**Cosa fare:** Conta le righe dei record in cui compare la parola "Threat" e scrivi soltanto il numero.

**Materiale di partenza:**
>>

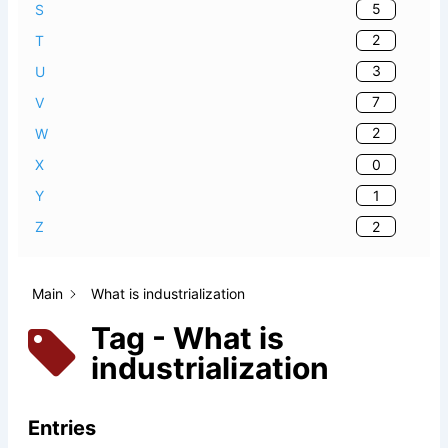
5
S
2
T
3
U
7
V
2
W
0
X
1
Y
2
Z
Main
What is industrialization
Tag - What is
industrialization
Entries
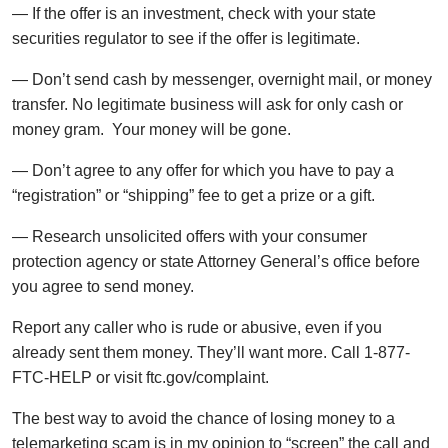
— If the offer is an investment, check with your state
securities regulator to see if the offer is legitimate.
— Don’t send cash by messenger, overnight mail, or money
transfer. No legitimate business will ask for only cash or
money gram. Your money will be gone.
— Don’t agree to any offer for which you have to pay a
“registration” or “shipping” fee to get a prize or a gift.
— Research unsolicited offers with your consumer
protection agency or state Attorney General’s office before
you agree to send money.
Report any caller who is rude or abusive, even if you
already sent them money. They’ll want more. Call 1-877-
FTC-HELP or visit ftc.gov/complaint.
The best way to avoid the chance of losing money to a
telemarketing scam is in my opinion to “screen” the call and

<<
>>

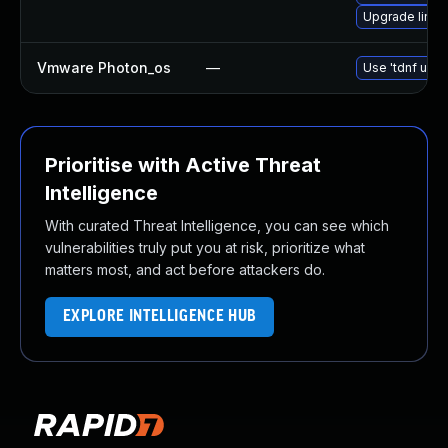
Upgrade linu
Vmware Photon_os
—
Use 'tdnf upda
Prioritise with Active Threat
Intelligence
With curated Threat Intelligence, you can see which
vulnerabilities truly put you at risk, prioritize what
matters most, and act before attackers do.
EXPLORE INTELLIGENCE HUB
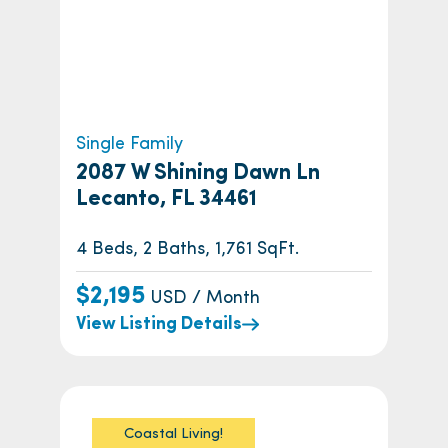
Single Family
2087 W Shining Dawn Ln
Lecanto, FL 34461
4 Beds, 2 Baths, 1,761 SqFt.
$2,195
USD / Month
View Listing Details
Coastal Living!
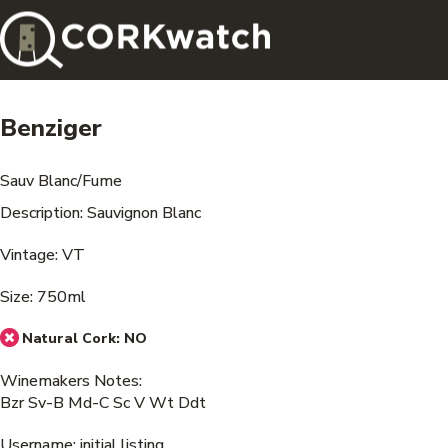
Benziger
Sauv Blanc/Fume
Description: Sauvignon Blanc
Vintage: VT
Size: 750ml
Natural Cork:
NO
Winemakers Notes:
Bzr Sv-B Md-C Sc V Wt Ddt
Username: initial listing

<<

**Problema risolto:** 2